• YOUR ASSIGNMENT
Please give the entries below again exactly, omitting every picture.

Stored data entries
-.-.-

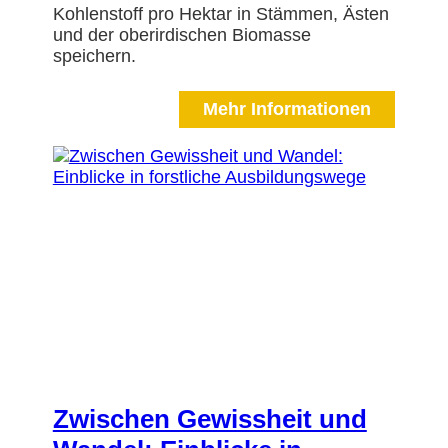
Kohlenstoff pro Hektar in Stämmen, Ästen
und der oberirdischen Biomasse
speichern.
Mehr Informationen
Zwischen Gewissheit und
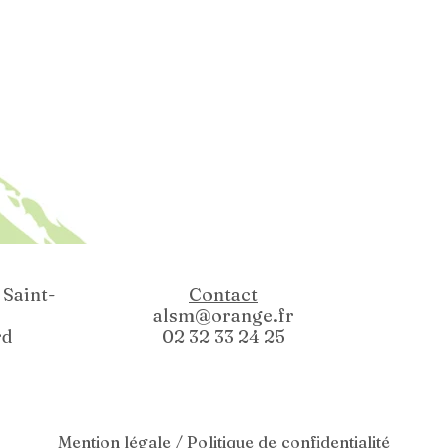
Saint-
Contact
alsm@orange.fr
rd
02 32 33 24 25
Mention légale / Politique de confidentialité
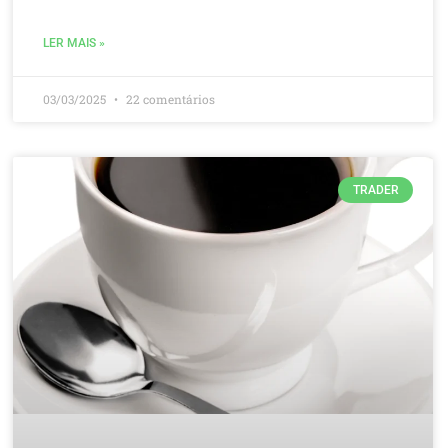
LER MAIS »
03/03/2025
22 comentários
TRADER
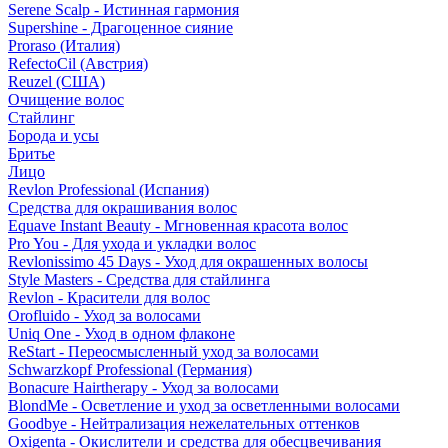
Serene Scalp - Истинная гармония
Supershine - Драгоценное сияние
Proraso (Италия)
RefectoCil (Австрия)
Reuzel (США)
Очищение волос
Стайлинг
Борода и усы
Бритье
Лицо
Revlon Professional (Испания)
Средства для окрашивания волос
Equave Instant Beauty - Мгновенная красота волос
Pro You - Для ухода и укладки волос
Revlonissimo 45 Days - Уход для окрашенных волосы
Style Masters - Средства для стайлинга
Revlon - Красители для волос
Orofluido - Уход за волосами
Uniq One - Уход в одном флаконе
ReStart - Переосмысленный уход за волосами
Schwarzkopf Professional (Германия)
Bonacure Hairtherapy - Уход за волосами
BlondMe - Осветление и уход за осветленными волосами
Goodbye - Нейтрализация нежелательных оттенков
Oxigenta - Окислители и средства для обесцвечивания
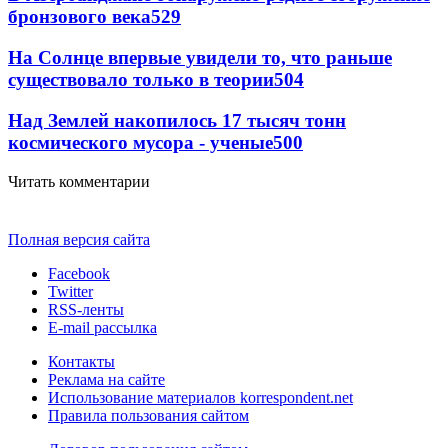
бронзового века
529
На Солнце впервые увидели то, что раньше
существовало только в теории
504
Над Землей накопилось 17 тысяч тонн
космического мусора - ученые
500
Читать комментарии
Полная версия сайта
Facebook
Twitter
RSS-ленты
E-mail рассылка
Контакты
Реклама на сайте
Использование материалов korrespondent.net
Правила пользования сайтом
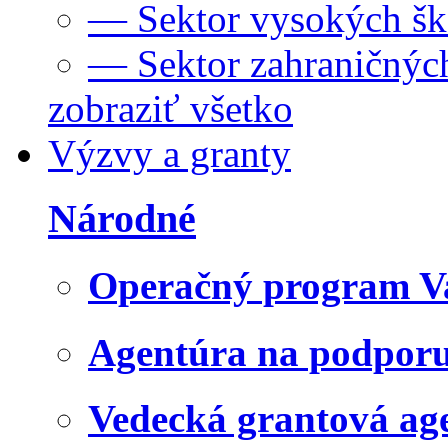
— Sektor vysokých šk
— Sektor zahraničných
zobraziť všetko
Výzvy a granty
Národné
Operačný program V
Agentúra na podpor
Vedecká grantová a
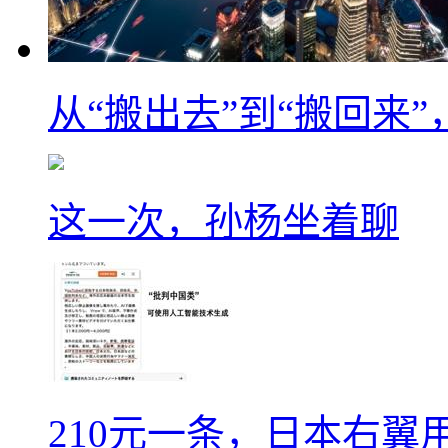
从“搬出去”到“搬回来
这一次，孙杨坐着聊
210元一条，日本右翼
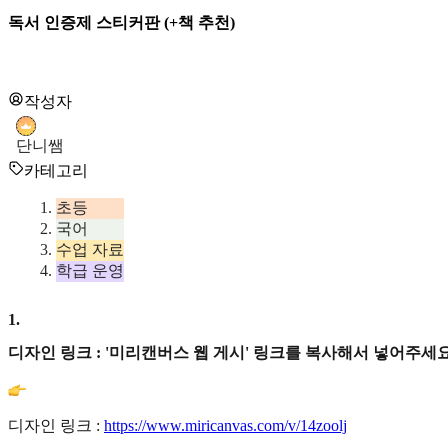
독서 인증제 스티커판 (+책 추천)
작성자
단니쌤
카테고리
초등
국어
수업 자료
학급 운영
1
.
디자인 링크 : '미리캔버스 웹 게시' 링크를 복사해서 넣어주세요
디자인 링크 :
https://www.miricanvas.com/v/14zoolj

-.-.-

• RESULT OF THE EXERCISE
Kohlenstoff pro Hektar in Stämmen, Ästen
und der oberirdischen Biomasse
speichern.
Mehr Informationen
Zwischen Gewissheit und
Saint-
Contact
alsm@orange.fr
rd
02 32 33 24 25
Mention légale / Politique de confidentialité
LER MAIS »
03/03/2025
22 comentários
TRADER
Serene Scalp - Истинная гармония
Supershine - Драгоценное сияние
Proraso (Италия)
RefectoCil (Австрия)
Reuzel (США)
Очищение волос
Стайлинг
Борода и усы
Бритье
Лицо
Revlon Professional (Испания)
Средства для окрашивания волос
Equave Instant Beauty - Мгновенная красота волос
Pro You - Для ухода и укладки волос
Revlonissimo 45 Days - Уход для окрашенных волосы
Style Masters - Средства для стайлинга
Revlon - Красители для волос
Orofluido - Уход за волосами
Uniq One - Уход в одном флаконе
ReStart - Переосмысленный уход за волосами
Schwarzkopf Professional (Германия)
Bonacure Hairtherapy - Уход за волосами
BlondMe - Осветление и уход за осветленными волосами
Goodbye - Нейтрализация нежелательных оттенков
Oxigenta - Окислители и средства для обесцвечивания
бронзового века
529
На Солнце впервые увидели то, что раньше
существовало только в теории
504
Над Землей накопилось 17 тысяч тонн
космического мусора - ученые
500
Читать комментарии
Полная версия сайта
Facebook
Twitter
RSS-ленты
E-mail рассылка
Контакты
Реклама на сайте
Использование материалов korrespondent.net
Правила пользования сайтом
— Sektor vysokých šk
— Sektor zahraničných
zobraziť všetko
Výzvy a granty
Národné
Operačný program V
Agentúra na podpor
Vedecká grantová a
从“搬出去”到“搬回来
这一次，孙杨坐着聊
210元一条，日本右翼
독서 인증제 스티커판 (+책 추천)
작성자
단니쌤
카테고리
초등
국어
수업 자료
학급 운영
1
.
디자인 링크 : '미리캔버스 웹 게시' 링크를 복사해서 넣어주세요
디자인 링크 :
https://www.miricanvas.com/v/14zoolj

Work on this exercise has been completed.